/MVDream

Multi-view Diffusion for 3D Generation

Primary LanguagePythonMIT LicenseMIT

MVDream

Yichun Shi, Peng Wang, Jianglong Ye, Long Mai, Kejie Li, Xiao Yang

| Project Page | 3D Generation | Paper | HuggingFace Demo (Coming) |

multiview diffusion

3D Generation

  • This repository only includes the diffusion model and 2D image generation code of MVDream paper.
  • For 3D Generation, please check MVDream-threestudio.

Installation

You can use the same environment as in Stable-Diffusion for this repo. Or you can set up the environment by installing the given requirements

pip install -r requirements.txt

To use MVDream as a python module, you can install it by pip install -e . or:

pip install git+https://github.com/bytedance/MVDream

Model Card

Our models are provided on the Huggingface Model Page with the OpenRAIL license.

Model Base Model Resolution
sd-v2.1-base-4view Stable Diffusion 2.1 Base 4x256x256
sd-v1.5-4view Stable Diffusion 1.5 4x256x256

By default, we use the SD-2.1-base model in our experiments.

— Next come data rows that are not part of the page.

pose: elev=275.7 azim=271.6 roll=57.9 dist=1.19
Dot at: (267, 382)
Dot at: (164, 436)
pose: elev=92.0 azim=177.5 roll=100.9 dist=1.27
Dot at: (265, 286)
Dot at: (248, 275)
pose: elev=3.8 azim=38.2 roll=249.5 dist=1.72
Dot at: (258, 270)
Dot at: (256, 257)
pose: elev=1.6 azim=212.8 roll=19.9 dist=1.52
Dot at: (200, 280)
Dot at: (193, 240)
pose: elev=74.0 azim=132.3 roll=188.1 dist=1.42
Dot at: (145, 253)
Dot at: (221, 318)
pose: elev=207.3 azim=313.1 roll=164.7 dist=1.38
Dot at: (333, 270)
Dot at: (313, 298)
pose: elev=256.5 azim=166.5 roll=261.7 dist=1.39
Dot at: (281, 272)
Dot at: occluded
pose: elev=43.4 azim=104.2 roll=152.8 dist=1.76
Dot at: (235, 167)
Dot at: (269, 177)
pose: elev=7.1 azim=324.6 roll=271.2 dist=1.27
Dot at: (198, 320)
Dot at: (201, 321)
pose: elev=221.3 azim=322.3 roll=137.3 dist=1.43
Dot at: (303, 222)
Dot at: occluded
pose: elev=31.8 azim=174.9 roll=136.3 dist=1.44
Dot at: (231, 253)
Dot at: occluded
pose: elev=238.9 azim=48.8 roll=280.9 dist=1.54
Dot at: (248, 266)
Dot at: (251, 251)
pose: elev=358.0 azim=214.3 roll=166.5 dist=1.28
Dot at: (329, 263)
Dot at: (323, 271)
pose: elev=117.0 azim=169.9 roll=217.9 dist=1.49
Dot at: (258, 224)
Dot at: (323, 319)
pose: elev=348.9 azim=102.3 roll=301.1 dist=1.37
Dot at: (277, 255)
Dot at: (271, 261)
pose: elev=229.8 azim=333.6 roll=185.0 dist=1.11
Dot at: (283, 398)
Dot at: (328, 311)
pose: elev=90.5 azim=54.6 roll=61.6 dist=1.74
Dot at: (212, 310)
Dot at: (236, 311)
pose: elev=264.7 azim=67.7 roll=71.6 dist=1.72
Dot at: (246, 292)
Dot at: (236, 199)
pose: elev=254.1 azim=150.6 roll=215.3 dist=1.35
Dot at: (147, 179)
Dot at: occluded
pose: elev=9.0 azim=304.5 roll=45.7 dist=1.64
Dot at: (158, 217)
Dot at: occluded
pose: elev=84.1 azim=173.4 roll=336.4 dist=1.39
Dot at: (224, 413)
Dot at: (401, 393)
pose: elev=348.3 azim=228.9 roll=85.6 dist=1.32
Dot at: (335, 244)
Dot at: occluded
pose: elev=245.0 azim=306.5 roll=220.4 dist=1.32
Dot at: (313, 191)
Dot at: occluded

Note that you don't have to manually download the checkpoints for the following scripts.

Text-to-Image

You can simply generate multi-view images by running the following command:

python scripts/t2i.py --text "an astronaut riding a horse"

We also provide a gradio script to try out with GUI:

python scripts/gradio_app.py

Usage

Load the Model

We provide two ways to load the models of MVDream:

  • Automatic: load the model config with model name and weights from huggingface.
from mvdream.model_zoo import build_model
model = build_model("sd-v2.1-base-4view")
  • Manual: load the model with a config file and a checkpoint file.
from omegaconf import OmegaConf
from mvdream.ldm.util import instantiate_from_config
config = OmegaConf.load("mvdream/configs/sd-v2-base.yaml")
model = instantiate_from_config(config.model)
model.load_state_dict(torch.load("path/to/sd-v2.1-base-4view.th", map_location='cpu'))

Inference

Here is a simple example for model inference:

import torch
from mvdream.camera_utils import get_camera
model.eval()
model.cuda()
with torch.no_grad():
    noise = torch.randn(4,4,32,32, device="cuda") # batch of 4x for 4 views, latent size 32=256/8
    t = torch.tensor([999]*4, dtype=torch.long, device="cuda") # same timestep for 4 views
    cond = {
        "context": model.get_learned_conditioning([""]*4).cuda(), # text embeddings
        "camera": get_camera(4).cuda(),
        "num_frames": 4,
    }
    eps = model.apply_model(noise, t, cond=cond)

Acknowledgement

This repository is heavily based on Stable Diffusion. We would like to thank the authors of these work for publicly releasing their code.

Citation

@article{shi2023MVDream,
  author = {Shi, Yichun and Wang, Peng and Ye, Jianglong and Mai, Long and Li, Kejie and Yang, Xiao},
  title = {MVDream: Multi-view Diffusion for 3D Generation},
  journal = {arXiv:2308.16512},
  year = {2023},
}